I suggest the third servant actually ‘saw’ what was going on and made a conscious decision to live out his beliefs. His dialogue is blunt, exposing the brutality of the system, holding up a mirror to the landowner so he could get a good look at himself. The servant remained prudent, diligent and fair, and probably scared half to death, with good reason, yet he did not back down.
So what does that say to us as we move through Advent? What does it say to us as a church as we look to the future? What are we waiting for and how are we going to see it when it arrives?

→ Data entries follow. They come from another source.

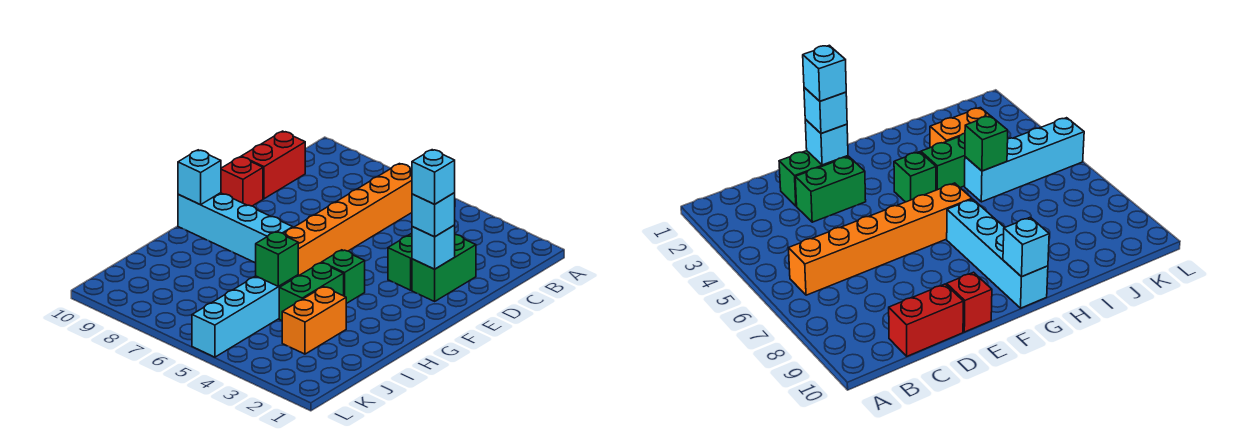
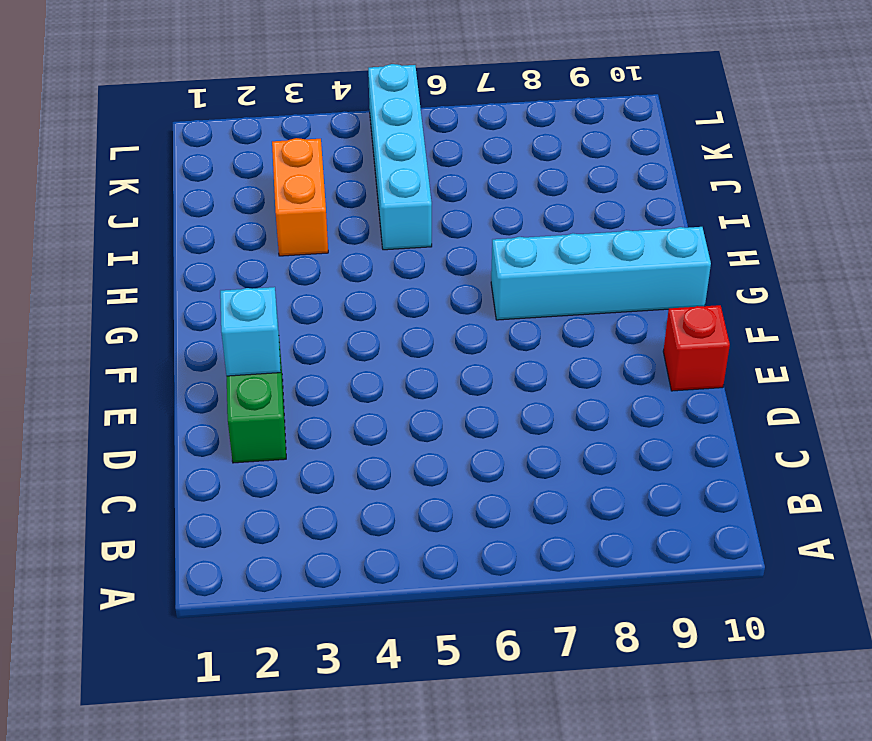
none -> orange 1x6 brick [284,164,412,276]
none -> red 1x2 brick [241,131,305,199]
none -> green 1x2 brick [388,233,412,290]

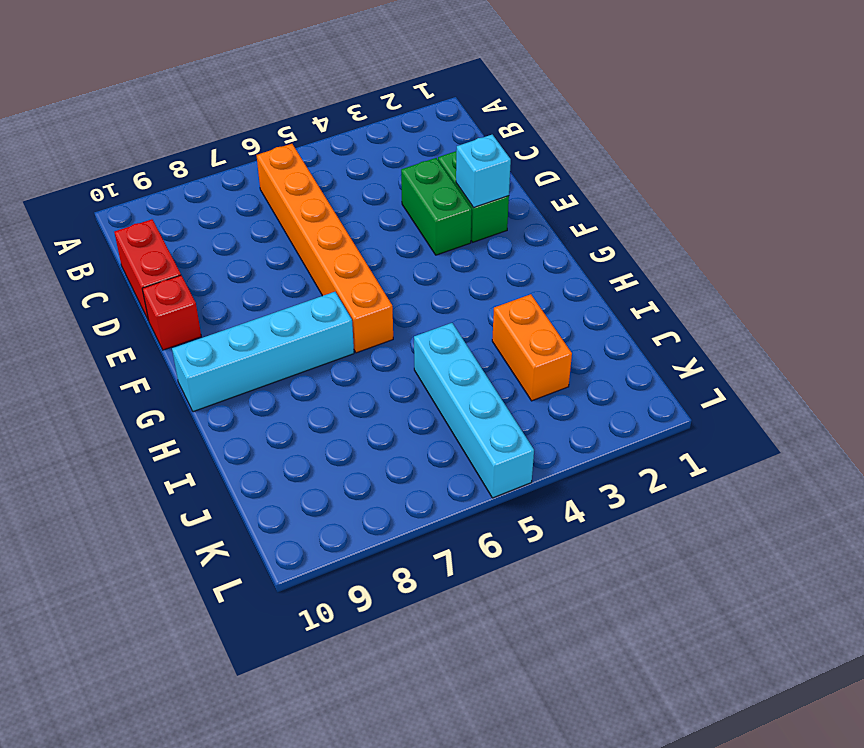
none -> green 1x1 brick [322,250,365,304]
none -> green 1x2 brick [279,263,344,321]
none -> cyan 1x1 brick [178,150,221,205]

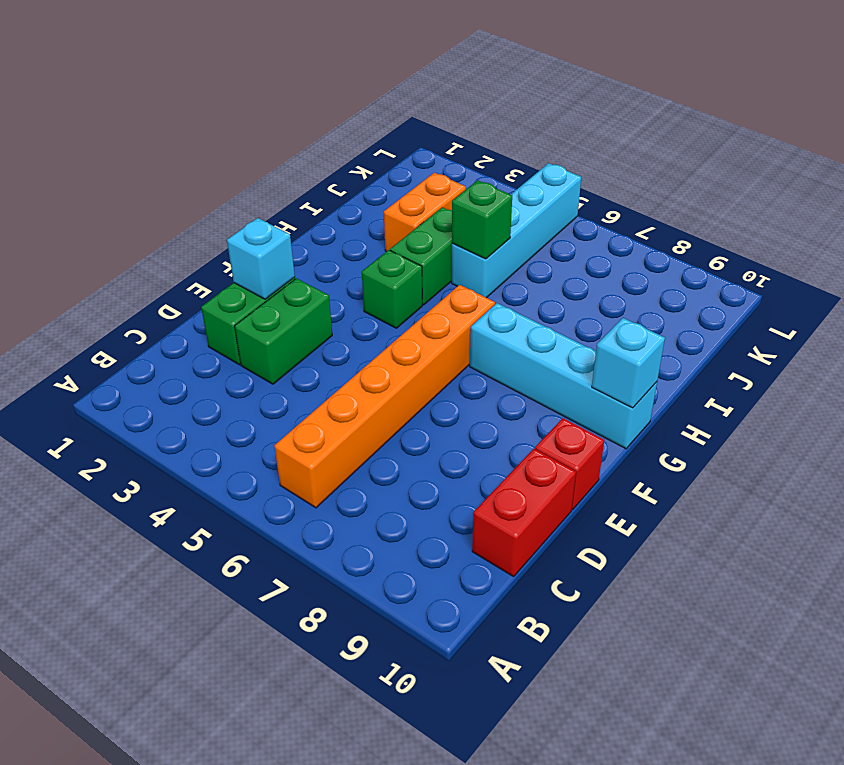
none -> cyan 1x1 brick [412,193,455,237]
none -> cyan 1x1 brick [412,150,455,204]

May I respectfully suggest we look closely at the unsuccessful servant and remember?:
ONE: That we are to be the church in the world. We are not a business, a professional centre or even a school. We are the church, the body of Christ alive in the world and committed to being ‘a peculiar people’ in a peculiar time.
TWO: That we are to holdfast to what is the God News, as troublesome as that may be, the imitation of the living Christ, and remain committed to the blueprint for the kingdom of God as outlined in the sermon on the Mount. There is no room there for making money, or anything else, unjustly.
THREE: That we remain comfortable with being cast out because we avoid what is acceptable practice on the basis it is not in tune with the practices of the Kingdom of God. Paul reminds us in Phillipians 4:8, ‘Finally, brothers and sisters, whatever is true, whatever is noble, whatever is right, whatever is pure, whatever is lovely, whatever is admirable–if anything is excellent or praiseworthy–think about such things.’
FOUR: That we remain faithful even though we know our actions will be greeted with ‘weeping and gnashing of teeth. Thomas Merton writing to a despondent Jim Forrest during the fight for equal rights in the 1960’s in America, says, ‘“Do not depend on the hope of results. You may have to face the fact that your work will be apparently worthless and even achieve no result at all, if not perhaps results opposite to what you expect. As you get used to this idea, you start more and more to concentrate not on the results, but on the value, the rightness, the truth of the work itself.”
Our challenge is to sit in the place of the outcast servant and do what is right in the eyes of the kingdom and its people. Gandhi rightly suggests that ‘The main purpose of life is to live rightly, think rightly, act rightly’. Our love lives in relationship and we work to ensure that God’s love is real right where we are, even if that pushes us to the outside. That is what God is waiting for.